I don’t even know where to start with this one.
My first cousin, a childhood and adolescent best friend, passed away very suddenly this week. She lived in Brooklyn, and I in southern Delaware, and we hadn’t seen each other in a few holidays. Little did I know that the most recent happenstance of holiday celebration would be the last time I’d ever see her again.

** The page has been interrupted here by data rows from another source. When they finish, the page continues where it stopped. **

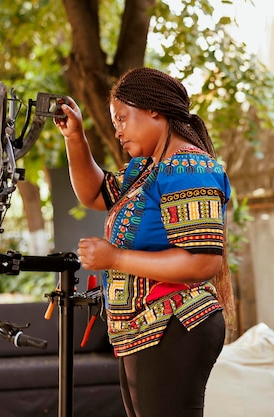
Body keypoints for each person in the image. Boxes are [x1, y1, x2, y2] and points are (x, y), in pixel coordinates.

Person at [54, 66, 234, 417]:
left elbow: (203, 263)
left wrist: (115, 259)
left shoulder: (188, 168)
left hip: (176, 327)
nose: (117, 130)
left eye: (122, 118)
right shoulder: (145, 169)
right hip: (145, 330)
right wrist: (75, 138)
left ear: (154, 109)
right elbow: (93, 192)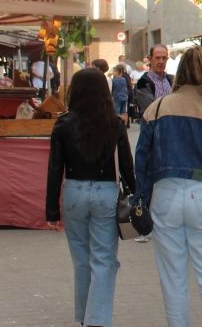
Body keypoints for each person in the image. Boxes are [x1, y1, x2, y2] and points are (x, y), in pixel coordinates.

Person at [134, 46, 202, 327]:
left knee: (173, 280)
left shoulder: (157, 108)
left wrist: (142, 199)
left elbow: (142, 161)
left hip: (165, 194)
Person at [46, 68, 135, 327]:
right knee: (105, 259)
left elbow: (54, 169)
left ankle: (85, 318)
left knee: (81, 260)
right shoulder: (115, 123)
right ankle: (97, 320)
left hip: (73, 190)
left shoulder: (62, 124)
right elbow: (127, 167)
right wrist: (136, 196)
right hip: (106, 193)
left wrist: (51, 210)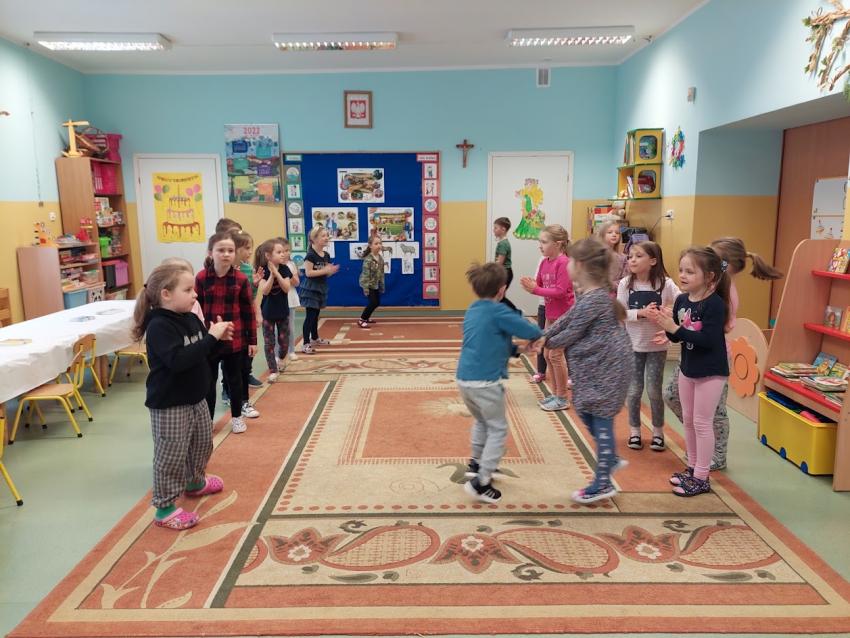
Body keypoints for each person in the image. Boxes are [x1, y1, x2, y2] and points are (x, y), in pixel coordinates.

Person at [662, 237, 783, 470]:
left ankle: (716, 455)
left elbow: (717, 329)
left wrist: (678, 328)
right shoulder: (693, 294)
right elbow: (686, 321)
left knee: (712, 415)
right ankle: (700, 448)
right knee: (677, 400)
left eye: (709, 260)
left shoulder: (720, 295)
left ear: (716, 269)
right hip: (691, 353)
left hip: (712, 359)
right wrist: (671, 325)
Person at [132, 262, 233, 530]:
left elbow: (201, 353)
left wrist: (217, 341)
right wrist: (210, 339)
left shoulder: (190, 318)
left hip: (196, 398)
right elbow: (178, 361)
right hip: (170, 403)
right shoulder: (159, 326)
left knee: (201, 444)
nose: (195, 294)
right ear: (166, 294)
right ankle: (164, 508)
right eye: (187, 290)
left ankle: (194, 481)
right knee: (171, 454)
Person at [543, 239, 633, 504]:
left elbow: (570, 332)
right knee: (584, 408)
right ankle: (611, 458)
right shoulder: (589, 295)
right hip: (597, 366)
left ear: (580, 265)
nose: (567, 264)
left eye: (570, 260)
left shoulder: (595, 299)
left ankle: (602, 483)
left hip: (609, 368)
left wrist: (543, 341)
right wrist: (542, 335)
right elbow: (567, 320)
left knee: (601, 418)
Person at [457, 262, 543, 504]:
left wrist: (518, 350)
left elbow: (489, 340)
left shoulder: (473, 309)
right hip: (486, 383)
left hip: (464, 380)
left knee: (482, 421)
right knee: (498, 428)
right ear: (502, 289)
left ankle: (476, 463)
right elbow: (529, 330)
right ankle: (481, 482)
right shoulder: (499, 311)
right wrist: (539, 337)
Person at [652, 246, 731, 497]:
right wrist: (666, 326)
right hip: (688, 368)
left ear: (709, 276)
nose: (683, 276)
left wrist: (674, 328)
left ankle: (702, 477)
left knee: (702, 423)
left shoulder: (715, 304)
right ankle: (693, 468)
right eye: (681, 270)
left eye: (690, 272)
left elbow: (707, 340)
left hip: (711, 371)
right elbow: (677, 338)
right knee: (688, 420)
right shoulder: (682, 300)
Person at [617, 241, 680, 452]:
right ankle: (635, 431)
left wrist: (670, 314)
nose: (632, 260)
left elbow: (684, 304)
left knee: (654, 391)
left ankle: (658, 433)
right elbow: (619, 313)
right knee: (634, 391)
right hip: (632, 347)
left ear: (653, 261)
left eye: (638, 256)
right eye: (630, 256)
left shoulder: (666, 283)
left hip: (656, 348)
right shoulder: (626, 283)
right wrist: (642, 313)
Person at [195, 231, 259, 433]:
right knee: (209, 381)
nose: (226, 254)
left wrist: (252, 340)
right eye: (220, 250)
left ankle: (237, 417)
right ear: (210, 252)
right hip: (210, 339)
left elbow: (248, 311)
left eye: (230, 250)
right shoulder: (202, 277)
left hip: (235, 338)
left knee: (235, 380)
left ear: (235, 253)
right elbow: (197, 309)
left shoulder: (241, 279)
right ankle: (208, 420)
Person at [519, 224, 575, 411]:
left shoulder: (564, 262)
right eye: (540, 242)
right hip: (551, 315)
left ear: (558, 244)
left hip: (564, 316)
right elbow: (541, 285)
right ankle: (556, 394)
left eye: (544, 242)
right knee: (546, 354)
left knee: (555, 355)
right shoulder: (545, 262)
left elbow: (560, 291)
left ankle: (562, 398)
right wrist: (531, 284)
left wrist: (535, 289)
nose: (540, 246)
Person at [255, 238, 292, 382]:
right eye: (279, 252)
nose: (283, 254)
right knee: (269, 343)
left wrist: (277, 273)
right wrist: (271, 274)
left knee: (284, 342)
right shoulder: (262, 270)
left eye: (283, 251)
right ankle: (273, 370)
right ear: (268, 256)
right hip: (268, 313)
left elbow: (286, 288)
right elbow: (265, 291)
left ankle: (281, 358)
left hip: (282, 312)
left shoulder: (285, 269)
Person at [298, 226, 339, 354]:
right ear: (314, 239)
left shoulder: (326, 255)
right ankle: (305, 343)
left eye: (327, 235)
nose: (326, 238)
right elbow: (309, 273)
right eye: (323, 236)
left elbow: (326, 273)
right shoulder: (310, 255)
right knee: (310, 316)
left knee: (316, 315)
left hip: (320, 287)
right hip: (310, 289)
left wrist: (331, 271)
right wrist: (325, 270)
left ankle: (315, 338)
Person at [358, 235, 385, 328]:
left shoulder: (380, 258)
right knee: (373, 302)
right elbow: (365, 274)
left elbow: (381, 274)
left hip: (375, 284)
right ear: (370, 246)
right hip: (368, 284)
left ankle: (367, 317)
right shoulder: (368, 259)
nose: (379, 245)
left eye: (380, 243)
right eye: (376, 244)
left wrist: (381, 286)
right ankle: (362, 319)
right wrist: (365, 288)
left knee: (377, 302)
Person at [493, 217, 517, 311]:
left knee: (499, 297)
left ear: (503, 229)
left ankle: (515, 312)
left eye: (496, 228)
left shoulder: (503, 244)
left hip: (505, 273)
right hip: (504, 272)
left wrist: (489, 269)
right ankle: (507, 314)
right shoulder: (503, 242)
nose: (493, 230)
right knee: (499, 296)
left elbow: (500, 262)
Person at [596, 219, 627, 287]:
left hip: (616, 290)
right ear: (602, 235)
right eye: (610, 232)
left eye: (617, 233)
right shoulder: (597, 255)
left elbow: (625, 279)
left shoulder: (623, 257)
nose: (614, 235)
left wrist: (613, 285)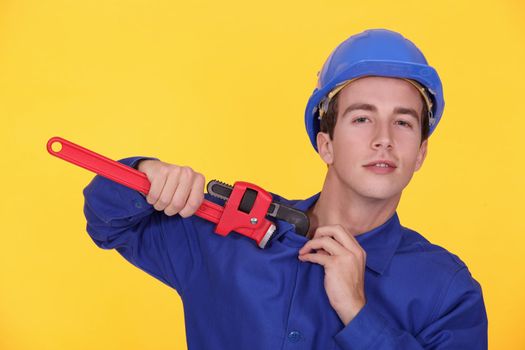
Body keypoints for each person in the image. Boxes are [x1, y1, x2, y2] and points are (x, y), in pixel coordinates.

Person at [83, 28, 488, 349]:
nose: (383, 138)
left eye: (403, 122)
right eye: (362, 119)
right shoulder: (226, 236)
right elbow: (107, 221)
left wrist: (359, 314)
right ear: (325, 143)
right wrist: (146, 175)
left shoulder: (448, 292)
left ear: (420, 153)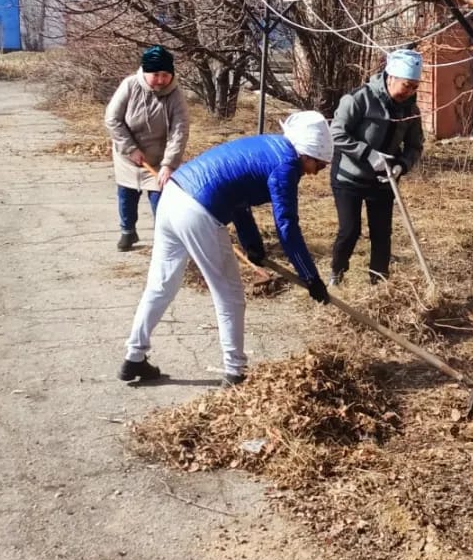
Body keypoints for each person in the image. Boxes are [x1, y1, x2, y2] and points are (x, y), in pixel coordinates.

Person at [118, 110, 333, 387]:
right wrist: (310, 277)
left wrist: (252, 244)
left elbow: (239, 197)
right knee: (230, 295)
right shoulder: (286, 165)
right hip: (198, 210)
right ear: (307, 154)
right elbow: (287, 227)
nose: (316, 172)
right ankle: (235, 372)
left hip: (173, 195)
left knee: (161, 285)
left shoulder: (268, 146)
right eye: (319, 165)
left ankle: (134, 356)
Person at [329, 48, 425, 284]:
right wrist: (368, 154)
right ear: (390, 77)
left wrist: (402, 165)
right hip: (349, 177)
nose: (410, 92)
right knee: (350, 231)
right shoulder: (359, 99)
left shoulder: (410, 111)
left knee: (382, 234)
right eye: (406, 85)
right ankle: (336, 274)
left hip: (384, 180)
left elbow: (415, 146)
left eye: (415, 87)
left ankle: (379, 283)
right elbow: (336, 134)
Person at [104, 45, 190, 251]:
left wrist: (169, 164)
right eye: (156, 75)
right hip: (128, 154)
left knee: (160, 198)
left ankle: (163, 238)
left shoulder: (176, 95)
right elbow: (112, 119)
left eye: (165, 75)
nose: (161, 80)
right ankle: (128, 231)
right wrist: (130, 148)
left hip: (159, 157)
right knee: (127, 194)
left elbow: (179, 131)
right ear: (145, 71)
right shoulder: (130, 85)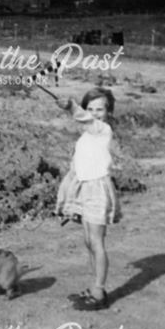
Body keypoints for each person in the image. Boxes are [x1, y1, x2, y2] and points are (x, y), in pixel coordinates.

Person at [55, 87, 122, 311]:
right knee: (88, 241)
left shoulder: (102, 129)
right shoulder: (86, 134)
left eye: (100, 109)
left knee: (96, 242)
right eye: (90, 109)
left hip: (98, 189)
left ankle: (99, 291)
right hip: (85, 188)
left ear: (109, 112)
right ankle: (95, 285)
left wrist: (71, 106)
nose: (94, 113)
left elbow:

I stumbled through the first few days of the week in a shocked stupor, and I found myself on Facebook, for the first time today, at a loss of words. Upon signing on for the first time after I’d received the awful news, I immediately thought:
“I have a deceased person on my friends list. Someone dead. Someone who’s never going to like any of my stupid comments; someone who’s never going to celebrate another birthday, or have their newsfeed inundated with Games of Thrones references again, because there’s NO ONE ON THE OTHER END OF THIS CONNECTION.”
Realizing all of this, I think, was the precipice of sick this whole week. My guts felt like they were tied all up in knots, and all because of Facebook. Facebook, who’s always going to be there to let me know that my cousin’s thirty-third birthday – one that she’ll never celebrate – is coming up. Facebook, who’s keen to remind me via “Circle of Moms” emails that my cousin’s five-year-old daughter got an A+ in finger painting last week. A five-year-old who doesn’t even realize that Mommy’s not coming home ever again. FACEBOOK, who, probably in a few weeks or so, tells me to “catch up” with my deceased cousin, since it’s been awhile that we’ve spoken. Thanks for that, Facebook.
Sometimes, Facebook? I hate you.
I hate that you’ve made us all so connected, even when we’re miles apart in geography and circumstance. I hate that it’s so easy, so comforting, to get lost in your loved ones’ pictures and videos, because it’s like being a real part of their life. I hate the false sense of security that you lull us into in pretending like everything’s roses with your “upcoming events” feed that promises birthdays, anniversaries, and RSVP’s to long-awaited family reunions.